(Stored items from a collection)
★ ★ ★
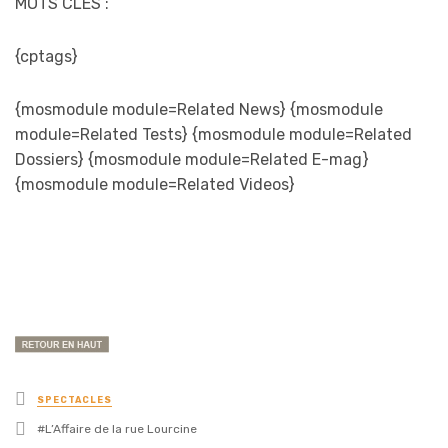
MOTS CLES :
{cptags}
{mosmodule module=Related News} {mosmodule
module=Related Tests} {mosmodule module=Related
Dossiers} {mosmodule module=Related E-mag}
{mosmodule module=Related Videos}
Posted
SPECTACLES
in
Tagged
L’Affaire de la rue Lourcine
with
★ ★ ★
Directive: Please report every line in the entries above that holds the string "Related".

Output for this exercise:
{mosmodule module=Related News} {mosmodule
module=Related Tests} {mosmodule module=Related
Dossiers} {mosmodule module=Related E-mag}
{mosmodule module=Related Videos}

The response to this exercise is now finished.